Wednesday, July 6, 2016

Distributions to Working Interest Holder in Oil & Gas Venture Held Subject to Self-Employment Tax

Distributions to Working Interest Holder in Oil & Gas Venture Held
Subject to Self-Employment Tax

            Recently, the 10th Circuit Court of Appeals affirmed a determination that the holder of  working interests in an oil and gas ventures was a partner in a partnership and in consequence the distributions from the venture were subject to self-employment tax.  Methvin v. Commissioner, No. 15-9005, ___ Fed. App’x ___, 2016 WL 3457623 (10th Cir. June 24, 2016).

            Methvin owned various 2-3% working interests in certain oil and gas ventures.  In 2011, he received certain distributions on which he paid income tax, but no self-employment tax.  The IRS sought $690 in self-employment tax.  Methvin objected to that levy, asserting (it would appeal from the decision) that he was not a partner and the distributions were not subject to self-employment tax.  He lost on that argument when presented to the Tax Court (referred to in this decision once as the “district court”), and he lost again before the 10th Circuit Court of Appeals. The Tax Court’s decision is Methvin v. Commissioner, No. 28477–13, T.C. Memo. 2015-81 (April 27, 2015).

            Initially, the 10th Circuit affirmed the determination that, based upon the facts here at issue, there existed a partnership between Methvin and the operator of the wells.  While he argued he was only a passive investor, he had extensive rights under the agreements particular to these ventures including the rights to:

• inspect receipts, vouchers, insurance policies, legal opinions, drilling logs and reports, copies of drill stem tests, core analyses, electrical surveys, geological reports, and other records involving wells that had been drilled;

• audit the books and records;
• enter the property to inspect the operations;
• obtain any information reasonably requested regarding development and operation; and
• inspect the operator’s records.

Further, Methvin shared certain obligations as to expenses.  On these facts the determination that a partnership existed was affirmed.  There being a partnership, self-employment taxes were due and owing on the distributions made.

            It needs to be emphasized that the determination that a partnership existed was made on the facts and circumstances of this particular arrangement.  Methvin argued that the specifics of this arrangement were sufficiently different from those of Cokes v.

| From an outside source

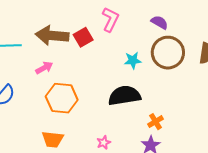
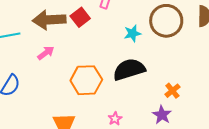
orange hexagon: (62, 98) -> (86, 80), moved
orange cross: (156, 122) -> (172, 91), moved

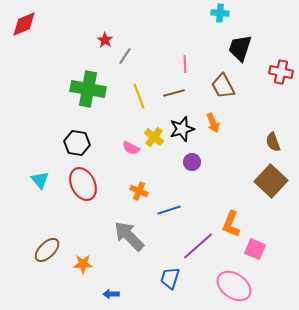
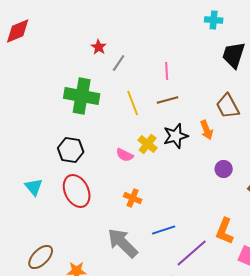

Commissioner, 91 T.C. 222 (1988), wherein a partnership was also found, that no such determination should here be made.  That effort of distinguishing was not successful.  Rather:

These differences might have led the Tax Court to arrive at a different factual finding here, for “each case must rest on its own facts.” Jones v. Baker, 189 F.2d 842, 844 (10th Cir. 1951). But the Tax Court did not clearly err by characterizing Mr. Methvin’s arrangement with the operator as a partnership. In the absence of clear error, we uphold the Tax Court’s finding that the arrangement constituted a partnership.  (footnote omitted). 

            Persons holding oil and gas interests need to carefully consider whether they are in partnerships and are therefore subject to self-employment taxes on their distributions.  This is a particularly involved question of law for which attention to the details of each particular arrangement are necessary.